L’urgence de programmes de protection plus efficaces
Autre enseignement de l’étude de RSF : de nombreux assassinats auraient pu être évités. Au moins 45 % des victimes* avaient signalé avoir reçu des menaces et les avaient rendues publiques – soit dans les médias pour lesquels elles travaillaient, soit sur leurs comptes sur les réseaux sociaux, soit, encore, directement auprès des forces de sécurité des villes où elles résidaient.
Or, seuls 10 des 139 journalistes assassinés – dont aucune femme – bénéficiaient de mesures de protection de l’État. Ce chiffre représente 7,2 % du total des victimes, et près de 16 % de ceux ayant reçu des menaces. Ces données conduisent RSF à s’interroger et à comprendre pourquoi seule une minorité de journalistes assassinés avaient bénéficié de mesures de protection, et pourquoi les 10 journalistes bénéficiant de mesures de sécurité, ont perdu la vie durant cette période.
Bien que le Brésil, le Mexique, la Colombie et le Honduras ne soient pas des pays officiellement en guerre, ces chiffres sont particulièrement préoccupants. Fin 2020, le Bilan annuel de RSF révélait que le Mexique était le pays le plus dangereux au monde pour la profession, avec au moins huit cas de journalistes exécutés, parfois de façon sauvage, pour avoir enquêté sur les liens entre le crime organisé et la classe politique.
Violence structurelle
Considéré comme la forme la plus extrême de censure, l’assassinat de journalistes n’est pourtant que la partie la plus visible des violences contre la presse. Cette pratique s’inscrit dans un scénario plus large de menaces permanentes et de violence structurelle dans la région, touchant systématiquement les défenseurs des droits humains et tous ceux qui dénoncent publiquement le pouvoir en place, qu’il soit politique ou dans les mains d’organisations criminelles.
Quand un pays est le théâtre d’une situation structurelle de violence envers la presse, ce n’est pas seulement la liberté d’expression individuelle des journalistes qui est en jeu, c’est aussi le droit collectif à l’information de l’ensemble de la société. Pour la Cour interaméricaine des droits humains, “l’exercice journalistique ne peut être pratiqué librement que lorsque les personnes qui le réalisent ne sont pas victimes de menaces ni d’agressions physiques, psychiques ou morales, ou d’autres actes d’hostilité”.

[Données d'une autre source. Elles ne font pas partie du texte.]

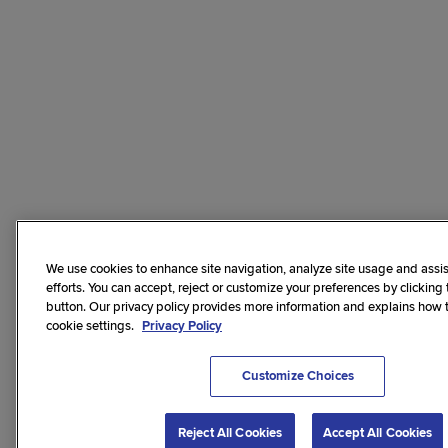
We use cookies to enhance site navigation, analyze site usage and assis
efforts. You can accept, reject or customize your preferences by clicking
button. Our privacy policy provides more information and explains how
cookie settings.
Privacy Policy
Customize Choices
Reject All Cookies
Accept All Cookies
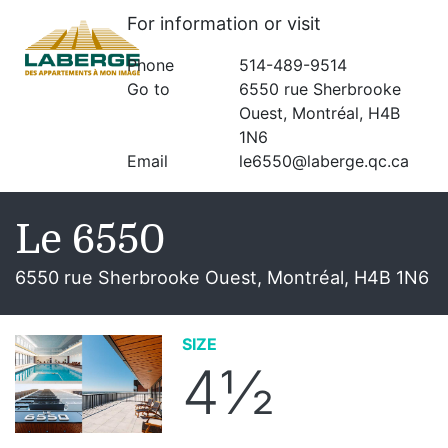
For information or visit
Phone
514-489-9514
Go to
6550 rue Sherbrooke
Ouest, Montréal, H4B
1N6
Email
le6550@laberge.qc.ca
Le 6550
6550 rue Sherbrooke Ouest, Montréal, H4B 1N6
SIZE
4½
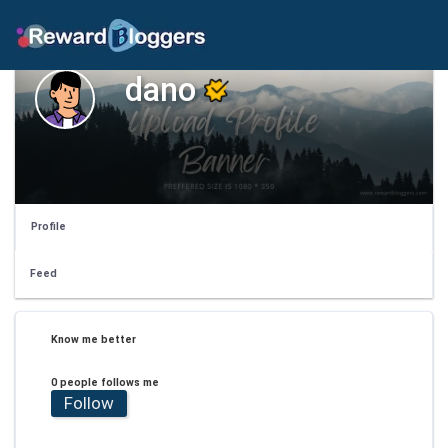
dano
Profile
Feed
Know me better
0 people follows me
Follow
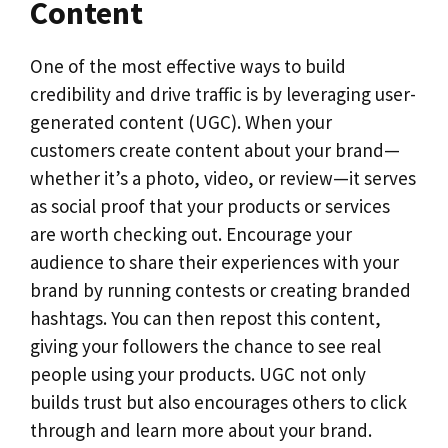
Content
One of the most effective ways to build
credibility and drive traffic is by leveraging user-
generated content (UGC). When your
customers create content about your brand—
whether it’s a photo, video, or review—it serves
as social proof that your products or services
are worth checking out. Encourage your
audience to share their experiences with your
brand by running contests or creating branded
hashtags. You can then repost this content,
giving your followers the chance to see real
people using your products. UGC not only
builds trust but also encourages others to click
through and learn more about your brand.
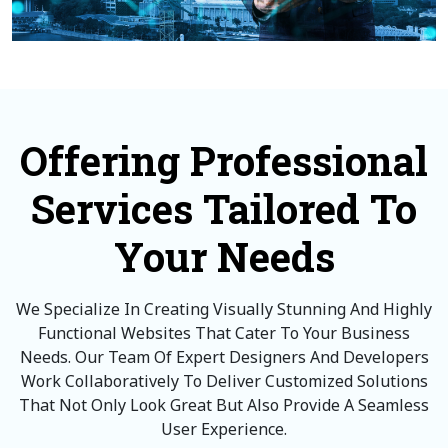
Offering Professional
Services Tailored To
Your Needs
We Specialize In Creating Visually Stunning And Highly
Functional Websites That Cater To Your Business
Needs. Our Team Of Expert Designers And Developers
Work Collaboratively To Deliver Customized Solutions
That Not Only Look Great But Also Provide A Seamless
User Experience.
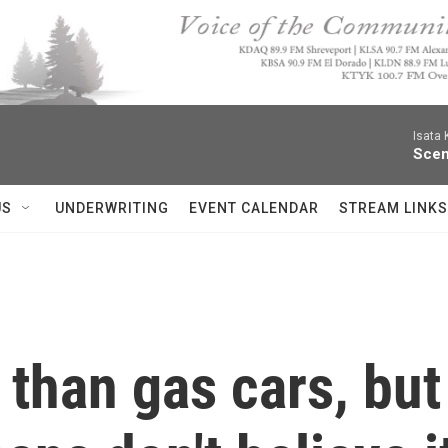
Isata
Scen
US
UNDERWRITING
EVENT CALENDAR
STREAM LINKS
 than gas cars, but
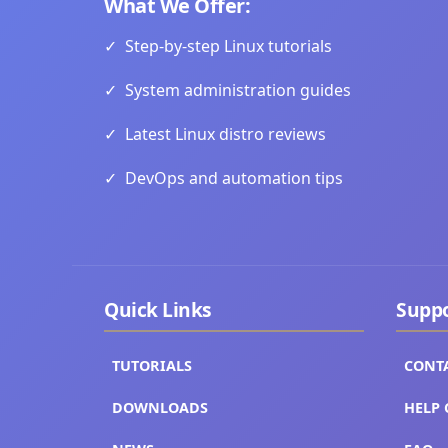
What We Offer:
✓
Step-by-step Linux tutorials
✓
System administration guides
✓
Latest Linux distro reviews
✓
DevOps and automation tips
Quick Links
Supp
TUTORIALS
CONT
DOWNLOADS
HELP 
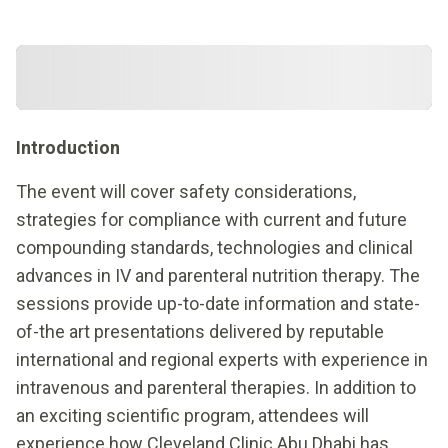
Introduction
The event will cover safety considerations,
strategies for compliance with current and future
compounding standards, technologies and clinical
advances in IV and parenteral nutrition therapy. The
sessions provide up-to-date information and state-
of-the art presentations delivered by reputable
international and regional experts with experience in
intravenous and parenteral therapies. In addition to
an exciting scientific program, attendees will
experience how Cleveland Clinic Abu Dhabi has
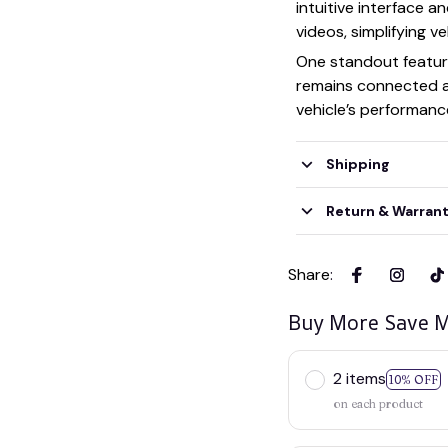
intuitive interface a
videos, simplifying 
One standout featur
remains connected as
vehicle’s performance
Shipping
Return & Warran
Share
:
Buy More Save M
2 items
10% OFF
on each product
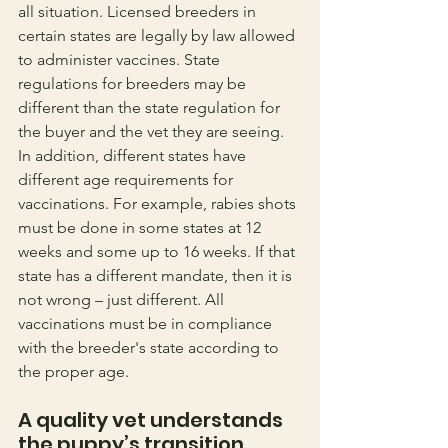
all situation. Licensed breeders in 
certain states are legally by law allowed 
to administer vaccines. State 
regulations for breeders may be 
different than the state regulation for 
the buyer and the vet they are seeing. 
In addition, different states have 
different age requirements for 
vaccinations. For example, rabies shots 
must be done in some states at 12 
weeks and some up to 16 weeks. If that 
state has a different mandate, then it is 
not wrong – just different. All 
vaccinations must be in compliance 
with the breeder's state according to 
the proper age. 
A quality vet understands 
the puppy’s transition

Ces journalistes ont été réduits au silence car le contexte politique et de sécurité publique de leur région ne garantissait pas les conditions pour exercer leur profession en toute sécurité. Par ailleurs, la plupart des médias pour lesquels ils travaillaient étaient trop précaires ou fragiles pour assurer leur protection et 10 % d’entre eux étaient des journalistes indépendants ou collaboraient avec des radios communautaires.
Comprendre comment les politiques publiques nationales de protection des journalistes peuvent contribuer à modifier cette triste réalité est l’un des enjeux du projet « En péril », qui compte sur l’appui de l’UNESCO. Il vise à évaluer la mise en œuvre et l’efficience des mécanismes de protection des journalistes dans ces quatre pays. Considérant qu’il est du devoir des États de garantir les conditions permettant l’exercice libre et sûr du journalisme, RSF présentera ultérieurement un rapport détaillé aux pouvoirs publics comprenant des recommandations stratégiques pouvant contribuer à la consolidation de ces initiatives.